(ACTION ITEM A): In the discussion of RMAN backup channels below, how long did the backup take when four channels wrote to one disk?
(ACTION ITEM B): Quote the discussion of RMAN backup channels below, from "all the above" up to and including "across different backupsets.".

(READING PASSAGE):
══════════
To specify multiple channels in RMAN only for backing up to tape, right?

Thanks
 
Not at all. There are very valid reasons for assigning multiple channels to rman disk backups. One situation is to split the backup sets across multiple directories, which can increase throughput or simply allow one to avoid running out of space on a single mount point. The syntax is

Code:
CONFIGURE DEVICE TYPE DISK PARALLELISM 2 BACKUP TYPE TO BACKUPSET;
CONFIGURE CHANNEL 1 DEVICE TYPE DISK FORMAT '{directory 1}';
CONFIGURE CHANNEL 2 DEVICE TYPE DISK FORMAT '{directory 2}';
 

Thank you very much karluk!

I read following from an article:

parallelization backup arhcieved by ->

1.allocating multiple channels
2.specify many files to backup
3.specifying the fileperset option in the backup command

all the above need to be specified to archieve parallelization or just specify any of them will be ok?

Thanks again!
 
My personal observation is that you don't need anything more than the configure commands in my earlier post. Rman seems to be fairly good at utilizing both channels and evenly splitting the database files across different backupsets.
 


Is there any performance benefit to specify multiple channels? Since our database is about 1 terabit, I more care about the timing spending on backup. The database is in noarchive mode, it will be shutdown monthly for the rman script to do level0 incremental backup and shutdown weekly for the script to do level1 incremental backup.

 
You might get faster backups, but it all depends on your architecture and where the bottleneck is in a one channel backup. If your backup channels are on separate physical devices, you should see an improvement in write times. Disk writes of the backupsets, in turn, tend to be slower than disk reads of the database files, so there is a good chance that the overall backup time will improve.

If I were you, I would definitely test this. There are too many dependencies to guess ahead of time exactly how your system will behave. One channel and multichannel backups of even a 100 GB database should show a clear trend of whether the method will help and, if it does, how many channels are needed for maximum throughput.
 

Yes, better do a test.

I use 4 channels this time, but the purpose is not to multiplex the backupset but speed the backup. So I write them to one disk, the timing of backup turned out to be the same as I use one channel.

I will test it on tape, hope I can find the difference.
══════════
(PROVIDED MATERIAL):
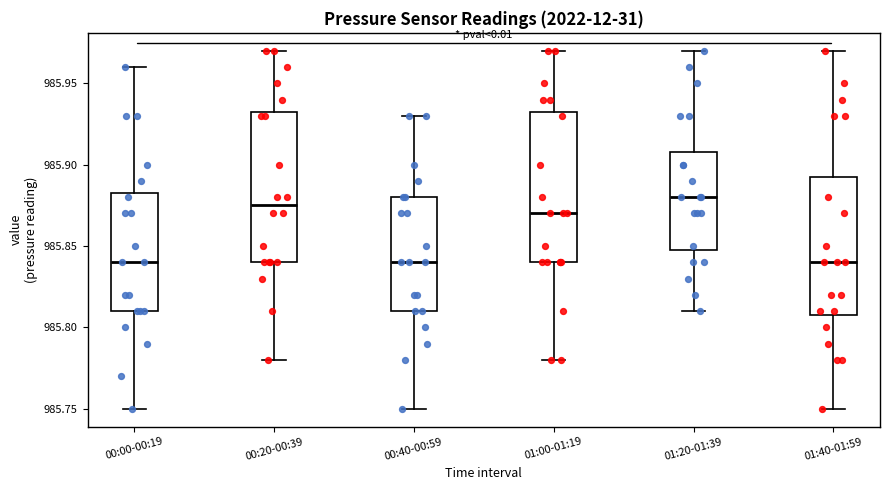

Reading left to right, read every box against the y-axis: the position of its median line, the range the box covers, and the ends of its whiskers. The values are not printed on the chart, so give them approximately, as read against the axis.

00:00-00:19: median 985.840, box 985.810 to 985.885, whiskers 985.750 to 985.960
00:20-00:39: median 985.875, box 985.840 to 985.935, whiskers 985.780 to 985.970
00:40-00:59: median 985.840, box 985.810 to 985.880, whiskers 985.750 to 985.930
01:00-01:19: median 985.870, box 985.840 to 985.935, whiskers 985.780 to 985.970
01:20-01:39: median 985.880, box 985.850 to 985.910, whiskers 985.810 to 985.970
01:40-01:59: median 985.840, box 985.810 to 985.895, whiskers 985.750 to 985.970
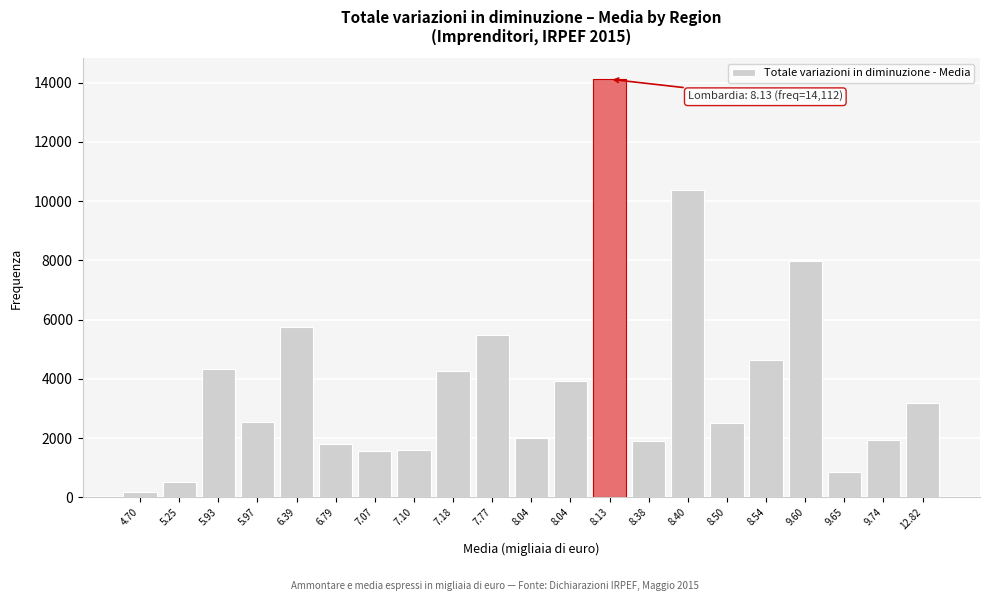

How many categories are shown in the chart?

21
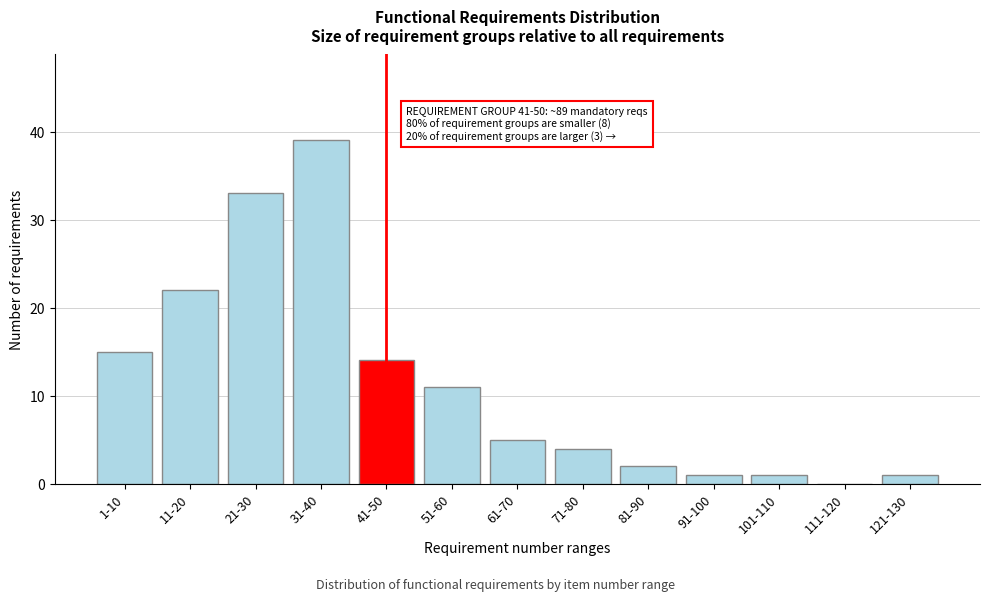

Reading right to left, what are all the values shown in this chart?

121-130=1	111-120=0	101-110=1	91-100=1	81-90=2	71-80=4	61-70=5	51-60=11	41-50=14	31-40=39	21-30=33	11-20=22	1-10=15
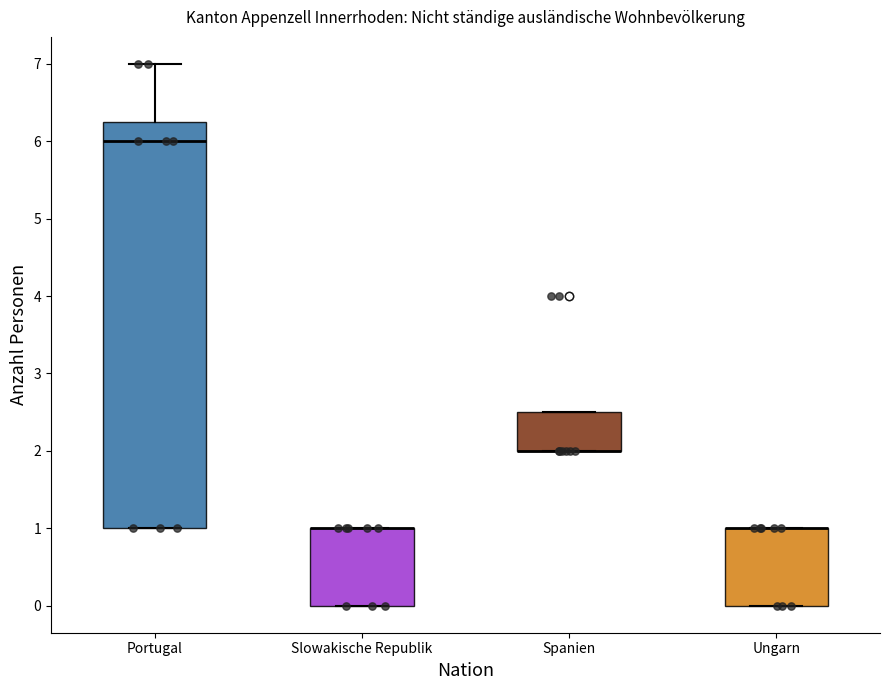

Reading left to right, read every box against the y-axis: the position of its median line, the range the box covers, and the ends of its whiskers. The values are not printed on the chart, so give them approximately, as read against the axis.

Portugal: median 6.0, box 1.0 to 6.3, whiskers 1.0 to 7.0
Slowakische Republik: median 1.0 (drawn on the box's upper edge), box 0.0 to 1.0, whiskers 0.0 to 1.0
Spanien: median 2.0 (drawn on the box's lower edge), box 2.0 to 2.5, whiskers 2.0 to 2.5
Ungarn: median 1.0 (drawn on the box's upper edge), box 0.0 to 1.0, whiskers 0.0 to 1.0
══════════
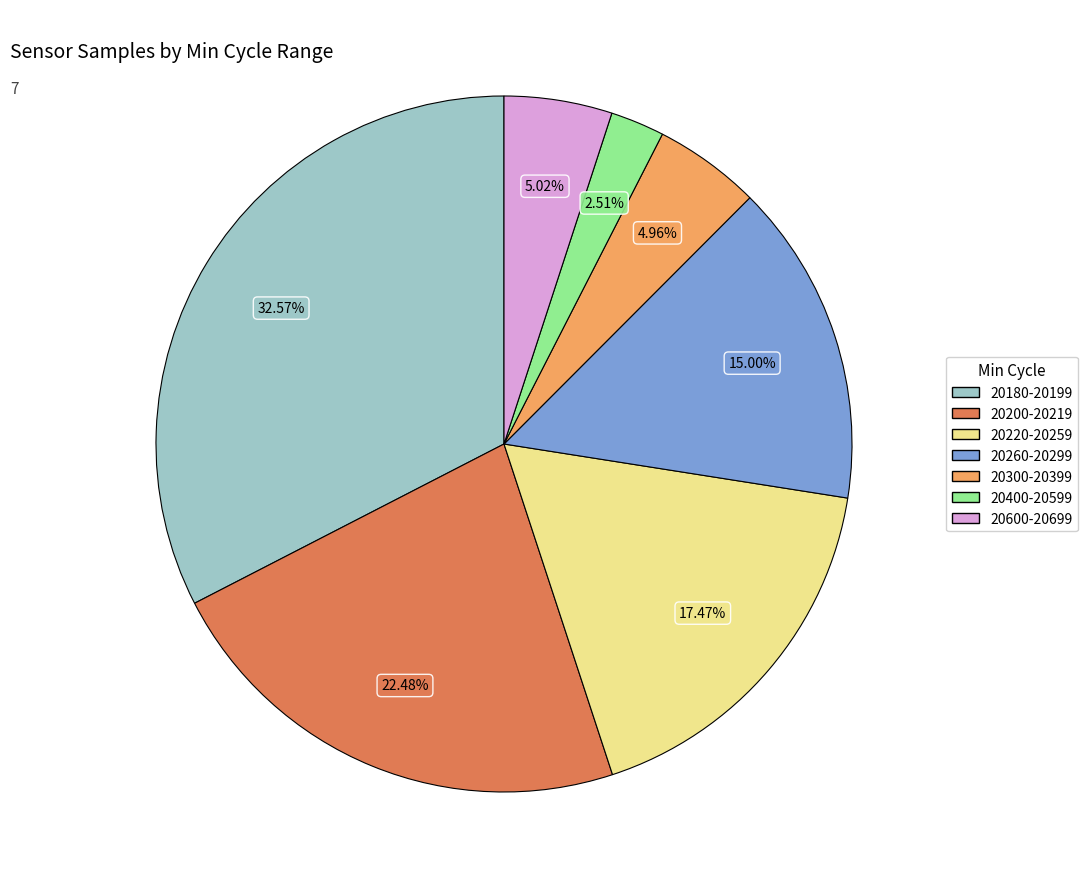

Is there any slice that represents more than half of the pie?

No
══════════
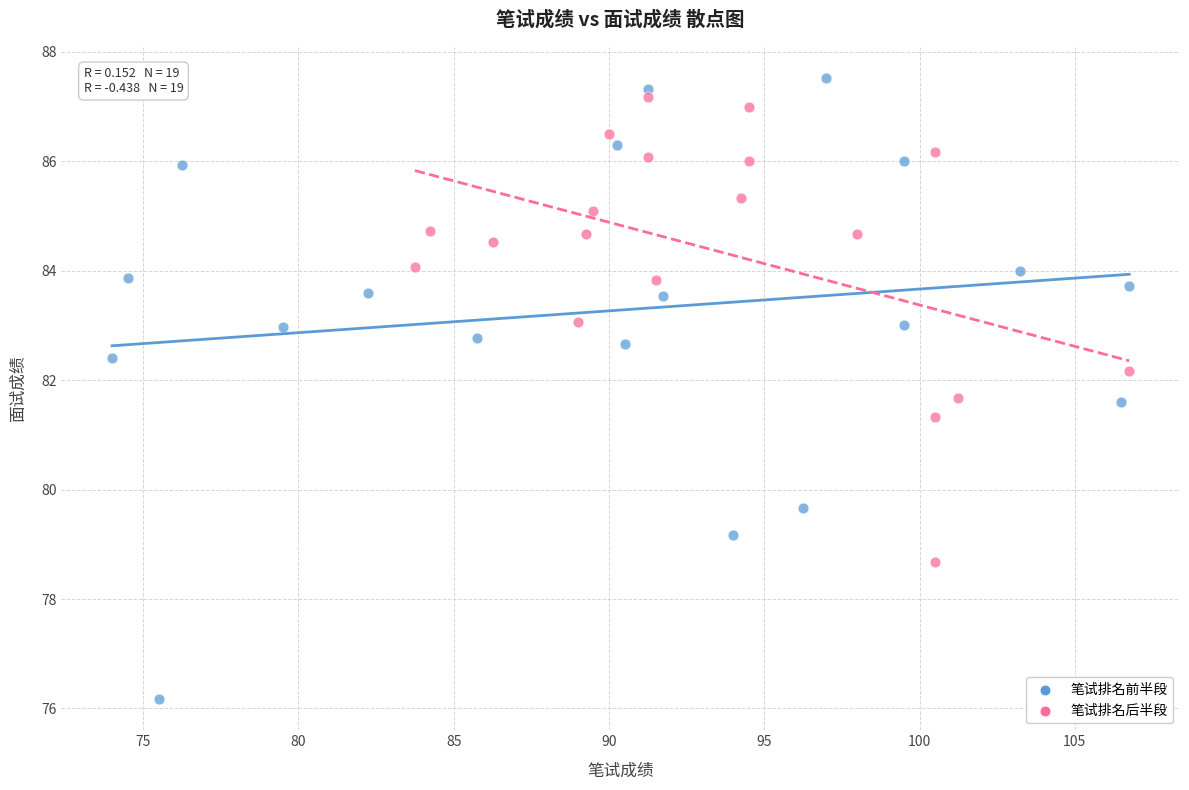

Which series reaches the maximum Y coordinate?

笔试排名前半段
══════════
(EXERCISE OUTPUT A): It took the same time as a backup with one channel.

(EXERCISE OUTPUT B):
all the above need to be specified to archieve parallelization or just specify any of them will be ok?

Thanks again!
 
My personal observation is that you don't need anything more than the configure commands in my earlier post. Rman seems to be fairly good at utilizing both channels and evenly splitting the database files across different backupsets.